_Records for this task:_

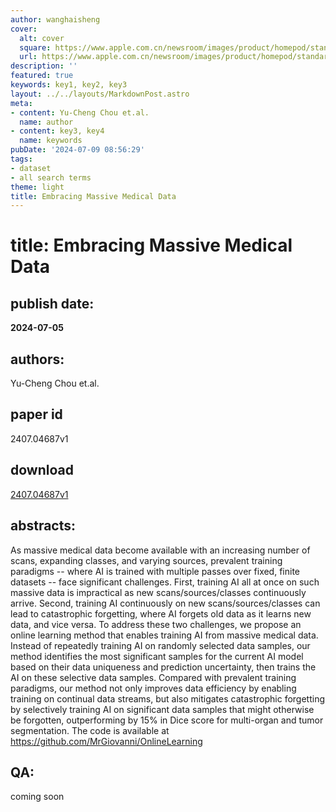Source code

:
 ```yaml
---
author: wanghaisheng
cover:
  alt: cover
  square: https://www.apple.com.cn/newsroom/images/product/homepod/standard/Apple-HomePod-hero-230118_big.jpg.large_2x.jpg
  url: https://www.apple.com.cn/newsroom/images/product/homepod/standard/Apple-HomePod-hero-230118_big.jpg.large_2x.jpg
description: ''
featured: true
keywords: key1, key2, key3
layout: ../../layouts/MarkdownPost.astro
meta:
- content: Yu-Cheng Chou et.al.
  name: author
- content: key3, key4
  name: keywords
pubDate: '2024-07-09 08:56:29'
tags:
- dataset
- all search terms
theme: light
title: Embracing Massive Medical Data
---
```


# title: Embracing Massive Medical Data 
## publish date: 
**2024-07-05** 
## authors: 
  Yu-Cheng Chou et.al. 
## paper id
2407.04687v1
## download
[2407.04687v1](http://arxiv.org/abs/2407.04687v1)
## abstracts:
As massive medical data become available with an increasing number of scans, expanding classes, and varying sources, prevalent training paradigms -- where AI is trained with multiple passes over fixed, finite datasets -- face significant challenges. First, training AI all at once on such massive data is impractical as new scans/sources/classes continuously arrive. Second, training AI continuously on new scans/sources/classes can lead to catastrophic forgetting, where AI forgets old data as it learns new data, and vice versa. To address these two challenges, we propose an online learning method that enables training AI from massive medical data. Instead of repeatedly training AI on randomly selected data samples, our method identifies the most significant samples for the current AI model based on their data uniqueness and prediction uncertainty, then trains the AI on these selective data samples. Compared with prevalent training paradigms, our method not only improves data efficiency by enabling training on continual data streams, but also mitigates catastrophic forgetting by selectively training AI on significant data samples that might otherwise be forgotten, outperforming by 15% in Dice score for multi-organ and tumor segmentation.   The code is available at https://github.com/MrGiovanni/OnlineLearning
## QA:
coming soon
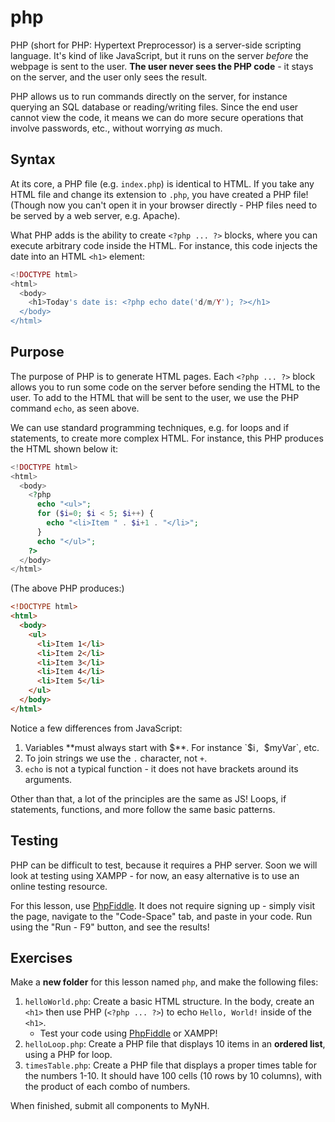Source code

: # php

PHP (short for PHP: Hypertext Preprocessor) is a server-side scripting language.
It's kind of like JavaScript, but it runs on the server *before* the webpage is sent to the user.
**The user never sees the PHP code** - it stays on the server, and the user only sees the result.

PHP allows us to run commands directly on the server, for instance querying an SQL database or reading/writing files.
Since the end user cannot view the code, it means we can do more secure operations that involve passwords, etc., without worrying *as* much.

## Syntax

At its core, a PHP file (e.g. `index.php`) is identical to HTML.
If you take any HTML file and change its extension to `.php`, you have created a PHP file!
(Though now you can't open it in your browser directly - PHP files need to be served by a web server, e.g. Apache).

What PHP adds is the ability to create `<?php ... ?>` blocks, where you can execute arbitrary code inside the HTML.
For instance, this code injects the date into an HTML `<h1>` element:

```php
<!DOCTYPE html>
<html>
  <body>
    <h1>Today's date is: <?php echo date('d/m/Y'); ?></h1>
  </body>
</html>
```

## Purpose

The purpose of PHP is to generate HTML pages.
Each `<?php ... ?>` block allows you to run some code on the server before sending the HTML to the user.
To add to the HTML that will be sent to the user, we use the PHP command `echo`, as seen above.

We can use standard programming techniques, e.g. for loops and if statements, to create more complex HTML.
For instance, this PHP produces the HTML shown below it:

```php
<!DOCTYPE html>
<html>
  <body>
    <?php
      echo "<ul>";
      for ($i=0; $i < 5; $i++) {
        echo "<li>Item " . $i+1 . "</li>";
      }
      echo "</ul>";
    ?>
  </body>
</html>
```

(The above PHP produces:)

```html
<!DOCTYPE html>
<html>
  <body>
    <ul>
      <li>Item 1</li>
      <li>Item 2</li>
      <li>Item 3</li>
      <li>Item 4</li>
      <li>Item 5</li>
    </ul>
  </body>
</html>
```

Notice a few differences from JavaScript:

1. Variables **must always start with $**. For instance `$i`, `$myVar`, etc.
2. To join strings we use the `.` character, not `+`.
3. `echo` is not a typical function - it does not have brackets around its arguments.

Other than that, a lot of the principles are the same as JS!
Loops, if statements, functions, and more follow the same basic patterns.

## Testing

PHP can be difficult to test, because it requires a PHP server.
Soon we will look at testing using XAMPP - for now, an easy alternative is to use an online testing resource.

For this lesson, use [PhpFiddle](http://phpfiddle.org/).
It does not require signing up - simply visit the page, navigate to the "Code-Space" tab, and paste in your code.
Run using the "Run - F9" button, and see the results!

## Exercises

Make a **new folder** for this lesson named `php`, and make the following files:

1. `helloWorld.php`: Create a basic HTML structure. In the body, create an `<h1>` then use PHP (`<?php ... ?>`) to echo `Hello, World!` inside of the `<h1>`.
    - Test your code using [PhpFiddle](http://phpfiddle.org/) or XAMPP!
2. `helloLoop.php`: Create a PHP file that displays 10 items in an **ordered list**, using a PHP for loop.
3. `timesTable.php`: Create a PHP file that displays a proper times table for the numbers 1-10. It should have 100 cells (10 rows by 10 columns), with the product of each combo of numbers.

When finished, submit all components to MyNH.
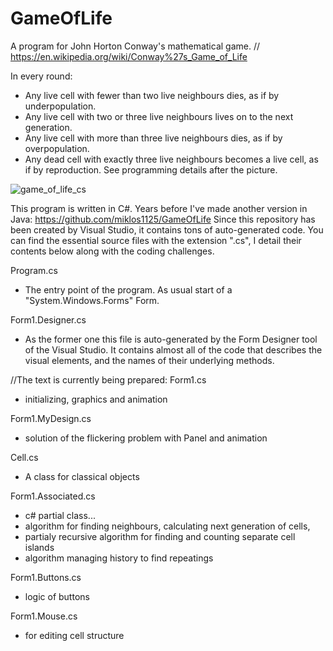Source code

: # GameOfLife
A program for John Horton Conway's mathematical game. // https://en.wikipedia.org/wiki/Conway%27s_Game_of_Life

In every round:
- Any live cell with fewer than two live neighbours dies, as if by underpopulation.
- Any live cell with two or three live neighbours lives on to the next generation.
- Any live cell with more than three live neighbours dies, as if by overpopulation.
- Any dead cell with exactly three live neighbours becomes a live cell, as if by reproduction.
See programming details after the picture.

![game_of_life_cs](https://github.com/user-attachments/assets/d5da2b0e-aa60-45b3-971b-c95d0ddd722e)

This program is written in C#. Years before I've made another version in Java:   https://github.com/miklos1125/GameOfLife
Since this repository has been created by Visual Studio, it contains tons of auto-generated code. 
You can find the essential source files with the extension ".cs", I detail their contents below along with the coding challenges.

Program.cs
- The entry point of the program. As usual start of a "System.Windows.Forms" Form.

Form1.Designer.cs
- As the former one this file is auto-generated by the Form Designer tool of the Visual Studio.
  It contains almost all of the code that describes the visual elements, and the names of their underlying methods.

//The text is currently being prepared:
Form1.cs
- initializing, graphics and animation

Form1.MyDesign.cs
- solution of the flickering problem with Panel and animation

Cell.cs
- A class for classical objects

Form1.Associated.cs
- c# partial class...
- algorithm for finding neighbours, calculating next generation of cells,
- partialy recursive algorithm for finding and counting separate cell islands
- algorithm managing history to find repeatings

Form1.Buttons.cs
- logic of buttons

Form1.Mouse.cs
- for editing cell structure

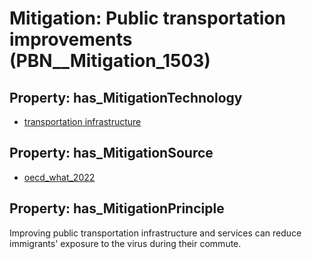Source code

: # Mitigation: __Public transportation improvements__ (PBN__Mitigation_1503)

## Property: has_MitigationTechnology

* [transportation infrastructure](../Technology/PBN__Technology_2911)

## Property: has_MitigationSource

* [oecd_what_2022](../Article/PBN__Article_287)

## Property: has_MitigationPrinciple

Improving public transportation infrastructure and services can reduce immigrants' exposure to the virus during their commute.

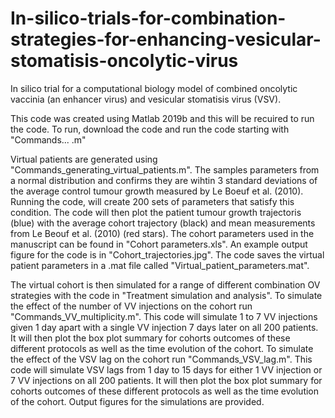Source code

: # In-silico-trials-for-combination-strategies-for-enhancing-vesicular-stomatisis-oncolytic-virus
In silico trial for a computational biology model of combined oncolytic vaccinia (an enhancer virus) and vesicular stomatisis virus (VSV).

This code was created using Matlab 2019b and this will be recuired to run the code. To run, download the code and run the code starting with "Commands... .m"

Virtual patients are generated using "Commands_generating_virtual_patients.m". The samples parameters from a normal distribution and confirms they are wihtin 3 standard deviations of the average control tumour growth measured by Le Boeuf et al. (2010). Running the code, will create 200 sets of parameters that satisfy this condition. The code will then plot the patient tumour growth trajectoris (blue) with the average cohort trajectory (black) and mean measurements from Le Beouf et al. (2010) (red stars). The cohort parameters used in the manuscript can be found in "Cohort parameters.xls". An example output figure for the code is in "Cohort_trajectories.jpg". The code saves the virtual patient parameters in a .mat file called "Virtual_patient_parameters.mat".

The virtual cohort is then simulated for a range of different combination OV strategies with the code in "Treatment simulation and analysis". To simulate the effect of the number of VV injections on the cohort run "Commands_VV_multiplicity.m". This code will simulate 1 to 7 VV injections given 1 day apart with a single VV injection 7 days later on all 200 patients. It will then plot the box plot summary for cohorts outcomes of these different protocols as well as the time evolution of the cohort. To simulate the effect of the VSV lag on the cohort run "Commands_VSV_lag.m". This code will simulate VSV lags from 1 day to 15 days for either 1 VV injection or 7 VV injections on all 200 patients. It will then plot the box plot summary for cohorts outcomes of these different protocols as well as the time evolution of the cohort. Output figures for the simulations are provided.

_Work request:_ Read the records above. Show each line that has the string "newsroom".

_Answer box:_
  square: https://www.apple.com.cn/newsroom/images/product/homepod/standard/Apple-HomePod-hero-230118_big.jpg.large_2x.jpg
  url: https://www.apple.com.cn/newsroom/images/product/homepod/standard/Apple-HomePod-hero-230118_big.jpg.large_2x.jpg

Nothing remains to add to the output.